Extended Data Fig. 5 ∣. Down-sampling and extrapolation of RRBS effort and CpG coverage.

a, The aggregate set of passing RRBS read pairs from 80 single cells was randomly down-sampled in steps from the full data (1 on the x-axis; 1.72 billion total read pairs; mean: 2.15 million per cell) to 0.01. The number of CpGs covered in each cell at each step was determined, and the corresponding saturation curves were normalized by the CpGs covered at the original full sequencing effort, interpolated and plotted as a function of the relative sequencing effort (fraction of reads). The blue dots represent the mean normalized fraction of CpGs at each step. b, The blue dots in the saturation curve are the same down-sampled data points as in a.
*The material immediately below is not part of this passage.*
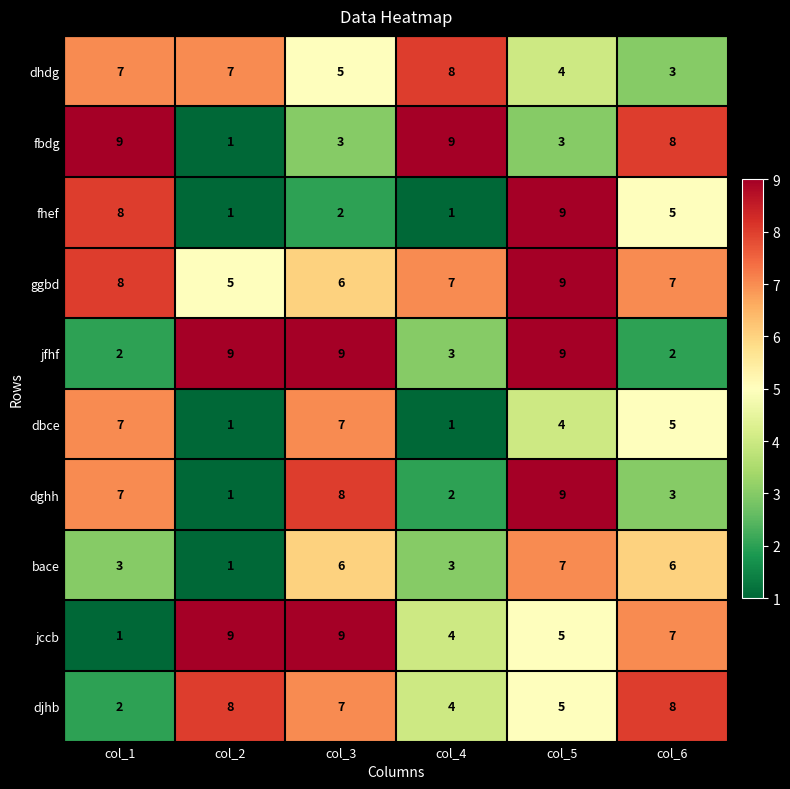

What is the smallest value displayed?

1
The insert is a linear regression (R² = 0.99999) of the actual mean normalized CpGs (blue dots) versus calculated mean normalized CpGs, assuming the saturation curve follows a Michaelis-Menten equation: (Fraction of CpGs)_calc = (Fraction of reads/0.6004)/(Fraction of reads + 0.4023/0.6004), whereby 0.6004 and 0.4023 were the slope and y-intercept, respectively, of a Hanes-Woolf linearization of the Michaelis-Menten equation (R² = 0.9999). The red dots are extrapolated mean normalized fractions of RRBS-covered CpGs. The saturation curve approaches a limit of ~1.67 on the y-axis, corresponding to a mean of 2.3 million CpGs per cell. Extrapolation to 5 on the x-axis results in 2.0 million CpGs per cell on average.

Extended Data Fig. 6 ∣. Fraction of all annotated CpG islands, promoters and enhancers covered at three or more CpGs.
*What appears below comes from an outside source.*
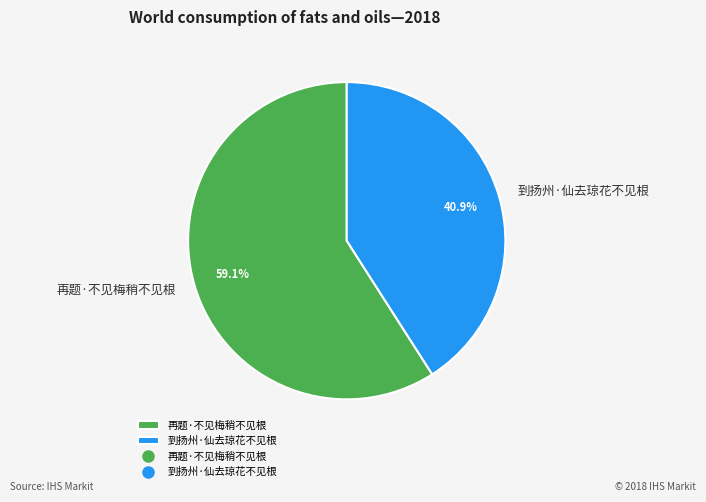

Which slice is the smallest?

到扬州·仙去琼花不见根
Violin box plots show the distribution of the fraction of all annotated CGIs, promoters of protein-coding genes and permissive FANTOM5 enhancers in the human genome with RRBS coverage at three or more CpGs at the single-cell level. Bars indicate the fraction of these genomic features covered by RRBS reads aggregated from all 80 passing single cells.

Extended Data Fig. 7 ∣. Comparability of distinct CpG sites and CpG islands across single cells.

Shown on the left y-axes are the absolute numbers and fractions of their respective pseudo-bulk aggregate numbers of common CpGs (red) or CGIs (blue) that can be compared anywhere in the data set across the number of cells indicated on the x-axis. The absolute numbers were the CpGs or CGIs with n or more hits in a matrix of 80 cells versus all CpGs (10,532,278) or all CGIs (26,887) that were hit at least once in data aggregated from all 80 passing cells (i.e., the pseudo-bulk aggregate, which is by definition the value for comparability across n = 1 cell). The minimum coverage threshold for CGIs is one CpG. The y-axis on the right is the ratio of the fractions of comparable CGIs and CpGs.

Extended Data Fig. 8 ∣. Genes with the highest RNA expression levels in 80 passing cells.

Tick marks on the horizontal lines denote TPM calculated for each single cell. Genes are ordered top to bottom by the Mean TPM value (blue circles) across 80 single cells. The eleven most highly expressed genes are mitochondrial (MT) genes.

Extended Data Fig. 9 ∣. Expression levels of 18 genes associated with pluripotent cells.

Shown are the distribution (violin plots) and single cell values (dots) of expression levels (TPM) on a log2 scale.

Data availability

Sequencing Data underlying Figs. 3 and 4 and Extended Data Figs. 3-9 have been deposited to the NCBI GEO Archive under GSE157115 (GSE157113 for RNA-seq and GSE157114 for RRBS data). Source data are provided with this paper.